PROJECT TITLE :

QoS-Based Linear Transceiver Optimization for Full-Duplex Multiuser Communications - 2018

ABSTRACT:

In this Project, we have a tendency to think about a multiuser wireless system with one full duplex (FD) base station (BS) serving a collection of 0.5 duplex (HD) mobile users. To deal with the in-band self-interference (SI) and co-channel interference, we have a tendency to formulate a top quality-of-service (QoS) based linear transceiver style drawback. The matter jointly optimizes the downlink (DL) and uplink (UL) beamforming vectors of the BS and also the transmission powers of UL users so as to provide both the DL and UL users with guaranteed signal-to-interference-plus-noise ratio performance, using a minimum UL and DL transmission add power. The considered system model not only takes into account noise caused by nonideal RF circuits, analog/digital SI cancellation however also constrains the common signal power at the input of the analog-to-digital converter (ADC) for avoiding signal distortion due to finite ADC precision. The formulated style problem is not convex and difficult to unravel generally. We 1st show that for a special case with a worst case SI channel estimation error, the QoS-based mostly linear transceiver design drawback is globally solvable by a polynomial time bisection algorithm.
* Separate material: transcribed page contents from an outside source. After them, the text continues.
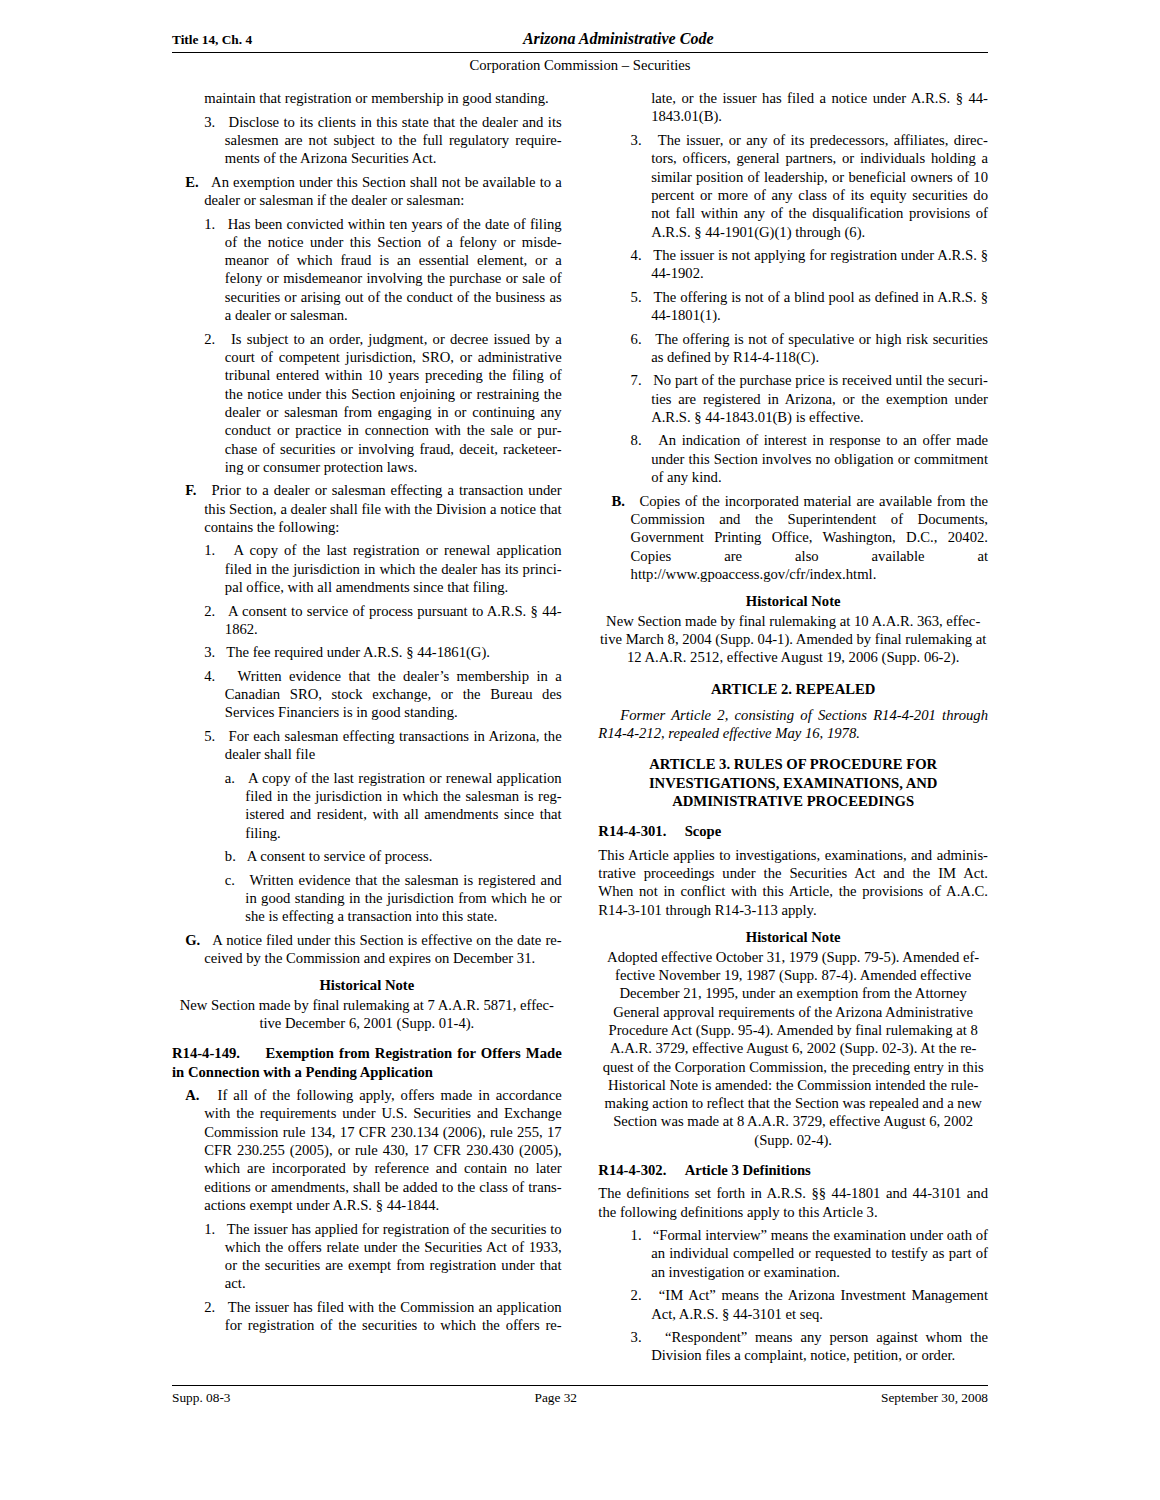Title 14, Ch. 4
Arizona Administrative Code
Corporation Commission – Securities
maintain that registration or membership in good standing.
3. Disclose to its clients in this state that the dealer and its salesmen are not subject to the full regulatory requirements of the Arizona Securities Act.
E. An exemption under this Section shall not be available to a dealer or salesman if the dealer or salesman:
1. Has been convicted within ten years of the date of filing of the notice under this Section of a felony or misdemeanor of which fraud is an essential element, or a felony or misdemeanor involving the purchase or sale of securities or arising out of the conduct of the business as a dealer or salesman.
2. Is subject to an order, judgment, or decree issued by a court of competent jurisdiction, SRO, or administrative tribunal entered within 10 years preceding the filing of the notice under this Section enjoining or restraining the dealer or salesman from engaging in or continuing any conduct or practice in connection with the sale or purchase of securities or involving fraud, deceit, racketeering or consumer protection laws.
F. Prior to a dealer or salesman effecting a transaction under this Section, a dealer shall file with the Division a notice that contains the following:
1. A copy of the last registration or renewal application filed in the jurisdiction in which the dealer has its principal office, with all amendments since that filing.
2. A consent to service of process pursuant to A.R.S. § 44-1862.
3. The fee required under A.R.S. § 44-1861(G).
4. Written evidence that the dealer’s membership in a Canadian SRO, stock exchange, or the Bureau des Services Financiers is in good standing.
5. For each salesman effecting transactions in Arizona, the dealer shall file
a. A copy of the last registration or renewal application filed in the jurisdiction in which the salesman is registered and resident, with all amendments since that filing.
b. A consent to service of process.
c. Written evidence that the salesman is registered and in good standing in the jurisdiction from which he or she is effecting a transaction into this state.
G. A notice filed under this Section is effective on the date received by the Commission and expires on December 31.
Historical Note
New Section made by final rulemaking at 7 A.A.R. 5871, effective December 6, 2001 (Supp. 01-4).
R14-4-149. Exemption from Registration for Offers Made in Connection with a Pending Application
A. If all of the following apply, offers made in accordance with the requirements under U.S. Securities and Exchange Commission rule 134, 17 CFR 230.134 (2006), rule 255, 17 CFR 230.255 (2005), or rule 430, 17 CFR 230.430 (2005), which are incorporated by reference and contain no later editions or amendments, shall be added to the class of transactions exempt under A.R.S. § 44-1844.
1. The issuer has applied for registration of the securities to which the offers relate under the Securities Act of 1933, or the securities are exempt from registration under that act.
2. The issuer has filed with the Commission an application for registration of the securities to which the offers relate, or the issuer has filed a notice under A.R.S. § 44-1843.01(B).
3. The issuer, or any of its predecessors, affiliates, directors, officers, general partners, or individuals holding a similar position of leadership, or beneficial owners of 10 percent or more of any class of its equity securities do not fall within any of the disqualification provisions of A.R.S. § 44-1901(G)(1) through (6).
4. The issuer is not applying for registration under A.R.S. § 44-1902.
5. The offering is not of a blind pool as defined in A.R.S. § 44-1801(1).
6. The offering is not of speculative or high risk securities as defined by R14-4-118(C).
7. No part of the purchase price is received until the securities are registered in Arizona, or the exemption under A.R.S. § 44-1843.01(B) is effective.
8. An indication of interest in response to an offer made under this Section involves no obligation or commitment of any kind.
B. Copies of the incorporated material are available from the Commission and the Superintendent of Documents, Government Printing Office, Washington, D.C., 20402. Copies are also available at http://www.gpoaccess.gov/cfr/index.html.
Historical Note
New Section made by final rulemaking at 10 A.A.R. 363, effective March 8, 2004 (Supp. 04-1). Amended by final rulemaking at 12 A.A.R. 2512, effective August 19, 2006 (Supp. 06-2).
ARTICLE 2. REPEALED
Former Article 2, consisting of Sections R14-4-201 through R14-4-212, repealed effective May 16, 1978.
ARTICLE 3. RULES OF PROCEDURE FOR INVESTIGATIONS, EXAMINATIONS, AND ADMINISTRATIVE PROCEEDINGS
R14-4-301. Scope
This Article applies to investigations, examinations, and administrative proceedings under the Securities Act and the IM Act. When not in conflict with this Article, the provisions of A.A.C. R14-3-101 through R14-3-113 apply.
Historical Note
Adopted effective October 31, 1979 (Supp. 79-5). Amended effective November 19, 1987 (Supp. 87-4). Amended effective December 21, 1995, under an exemption from the Attorney General approval requirements of the Arizona Administrative Procedure Act (Supp. 95-4). Amended by final rulemaking at 8 A.A.R. 3729, effective August 6, 2002 (Supp. 02-3). At the request of the Corporation Commission, the preceding entry in this Historical Note is amended: the Commission intended the rulemaking action to reflect that the Section was repealed and a new Section was made at 8 A.A.R. 3729, effective August 6, 2002 (Supp. 02-4).
R14-4-302. Article 3 Definitions
The definitions set forth in A.R.S. §§ 44-1801 and 44-3101 and the following definitions apply to this Article 3.
1. “Formal interview” means the examination under oath of an individual compelled or requested to testify as part of an investigation or examination.
2. “IM Act” means the Arizona Investment Management Act, A.R.S. § 44-3101 et seq.
3. “Respondent” means any person against whom the Division files a complaint, notice, petition, or order.
Supp. 08-3
Page 32
September 30, 2008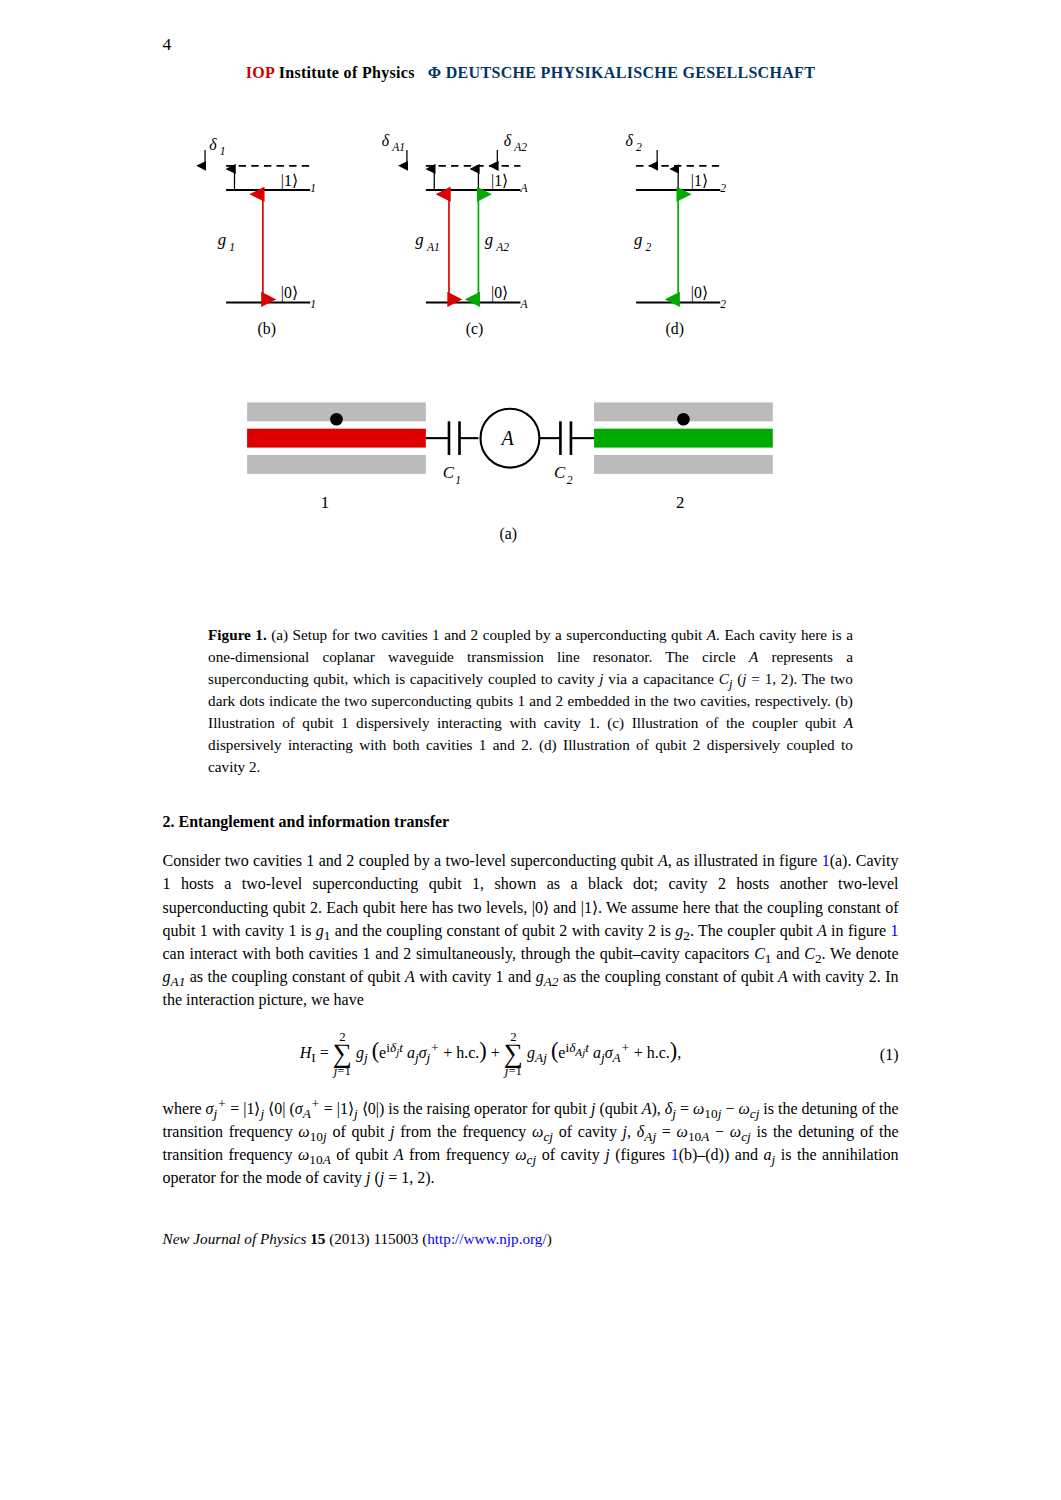4
IOP Institute of Physics Φ DEUTSCHE PHYSIKALISCHE GESELLSCHAFT
δ1 |1⟩1 |0⟩1 g1 (b) δA1 δA2 |1⟩A |0⟩A gA1 gA2 (c) δ2 |1⟩2 |0⟩2 g2 (d) 1 C1 A C2 2 (a)
Figure 1. (a) Setup for two cavities 1 and 2 coupled by a superconducting qubit A. Each cavity here is a one-dimensional coplanar waveguide transmission line resonator. The circle A represents a superconducting qubit, which is capacitively coupled to cavity j via a capacitance Cj (j = 1, 2). The two dark dots indicate the two superconducting qubits 1 and 2 embedded in the two cavities, respectively. (b) Illustration of qubit 1 dispersively interacting with cavity 1. (c) Illustration of the coupler qubit A dispersively interacting with both cavities 1 and 2. (d) Illustration of qubit 2 dispersively coupled to cavity 2.
2. Entanglement and information transfer
Consider two cavities 1 and 2 coupled by a two-level superconducting qubit A, as illustrated in figure 1(a). Cavity 1 hosts a two-level superconducting qubit 1, shown as a black dot; cavity 2 hosts another two-level superconducting qubit 2. Each qubit here has two levels, |0⟩ and |1⟩. We assume here that the coupling constant of qubit 1 with cavity 1 is g1 and the coupling constant of qubit 2 with cavity 2 is g2. The coupler qubit A in figure 1 can interact with both cavities 1 and 2 simultaneously, through the qubit–cavity capacitors C1 and C2. We denote gA1 as the coupling constant of qubit A with cavity 1 and gA2 as the coupling constant of qubit A with cavity 2. In the interaction picture, we have
HI = 2 ∑ j=1 gj (eiδjt ajσj+ + h.c.) + 2 ∑ j=1 gAj (eiδAjt ajσA+ + h.c.),
(1)
where σj+ = |1⟩j ⟨0| (σA+ = |1⟩j ⟨0|) is the raising operator for qubit j (qubit A), δj = ω10j − ωcj is the detuning of the transition frequency ω10j of qubit j from the frequency ωcj of cavity j, δAj = ω10A − ωcj is the detuning of the transition frequency ω10A of qubit A from frequency ωcj of cavity j (figures 1(b)–(d)) and aj is the annihilation operator for the mode of cavity j (j = 1, 2).
New Journal of Physics 15 (2013) 115003 (http://www.njp.org/)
For the general case, we propose a suboptimal algorithm based mostly on alternating optimization (AO). The AO algorithm is certain to converge to a Karush-Kuhn-Tucker solution. To boost the computational potency of the AO algorithm, we have a tendency to more develop a fastened-point method by extending the classical uplink-downlink duality in HD systems to the FD system. Simulation results are presented to demonstrate the performance of the proposed algorithms and therefore the comparison with HD systems.